3. En premier lieu, aux termes de l'article L. 121-1 du code de l'entrée et du séjour des étrangers et du droit d'asile : " Sauf si sa présence constitue une menace pour l'ordre public, tout citoyen de l'Union européenne (...) a le droit de séjourner en France pour une durée supérieure à trois mois s'il satisfait à l'une des conditions suivantes : 1° S'il exerce une activité professionnelle en France ; 2° S'il dispose pour lui et pour les membres de sa famille tels que visés au 4° de ressources suffisantes afin de ne pas devenir une charge pour le système d'assistance sociale, ainsi que d'une assurance maladie (...) 4° S'il est un descendant direct âgé de moins de vingt et un ans ou à charge, ascendant direct à charge, conjoint, ascendant ou descendant direct à charge du conjoint, accompagnant ou rejoignant un ressortissant qui satisfait aux conditions énoncées aux 1° ou 2° (...) ". Aux termes de l'article L. 121-3 du même code : " Sauf si sa présence constitue une menace pour l'ordre public, le membre de famille visé aux 4° ou 5° de l'article L. 121-1 selon la situation de la personne qu'il accompagne ou rejoint, ressortissant d'un Etat tiers, a le droit de séjourner sur l'ensemble du territoire français pour une durée supérieure à trois mois ". Aux termes de l'article R. 121-2-1 de ce code : " Après un examen de sa situation personnelle, l'autorité administrative peut appliquer les dispositions des articles R. 121-1 et R. 121-2 à tout ressortissant étranger, quelle que soit sa nationalité, ne relevant pas des 4° et 5° de l'article L. 121-1 : / (...) 3° S'il atteste de liens privés et familiaux durables, autres que matrimoniaux, avec un ressortissant mentionné aux 1°, 2° ou 3° de l'article L. 121-1 ". Il résulte de ces dispositions que les liens autres que matrimoniaux doivent faire l'objet d'un examen de la situation personnelle du demandeur du titre de séjour et ne permettent pas la délivrance automatique d'un titre.

4. M. C... reprend en appel le moyen tiré de ce que la décision attaquée méconnaîtrait les dispositions de l'article L. 121-3 du code de l'entrée et du séjour des étrangers et du droit d'asile.
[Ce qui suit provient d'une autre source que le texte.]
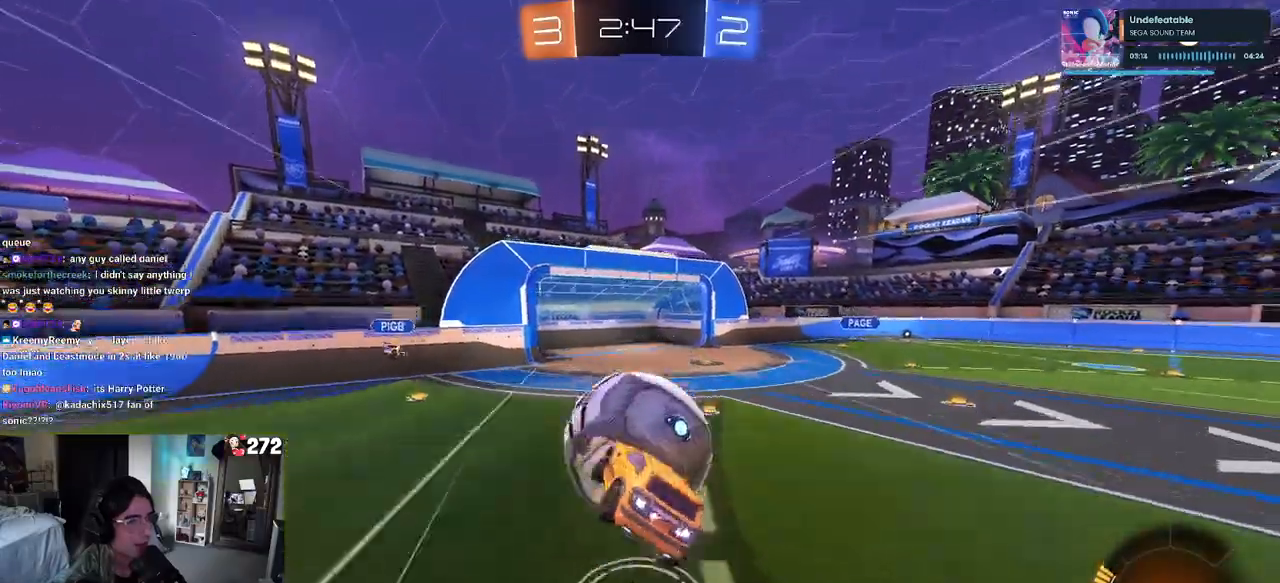
{"buttons": ["SQUARE", "R1"], "left_stick": "down", "right_stick": "center", "events": [[33, "CROSS", "up"], [33, "left_stick", "down"]]}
S'il soutient être entré en France le 2 janvier 2013 et vivre en concubinage avec une ressortissante néerlandaise, avec qui il a un enfant mineur, il ressort des pièces du dossier que l'intéressé n'est pas marié avec sa compagne et ne peut ainsi être regardé comme le conjoint d'un ressortissant de l'Union européenne au sens des dispositions des articles L. 121-1 et L. 121-3 du code de l'entrée et du séjour des étrangers et du droit d'asile. Ainsi, M. C... ne peut prétendre à la délivrance automatique d'un titre de séjour en qualité de conjoint d'un ressortissant de l'Union européenne. En outre, il n'établit pas que sa concubine justifierait de moyens suffisants pour assurer sa prise en charge financière et sociale, son maintien sur le territoire français n'étant donc pas justifié au regard des dispositions précitées de l'article L. 121-1 du code de l'entrée et du séjour des étrangers et du droit d'asile. Enfin, s'il soutient, sans toutefois l'établir, que la mère de son enfant serait retournée aux Pays-Bas, cette circonstance, postérieure à l'édiction de la décision du préfet, ne peut lui ouvrir droit à un titre de séjour sur le territoire français en application des dispositions citées au point précédent. Dans ces conditions, l'arrêté attaqué ne méconnaît pas les dispositions précitées de l'article L. 121-3 du même code.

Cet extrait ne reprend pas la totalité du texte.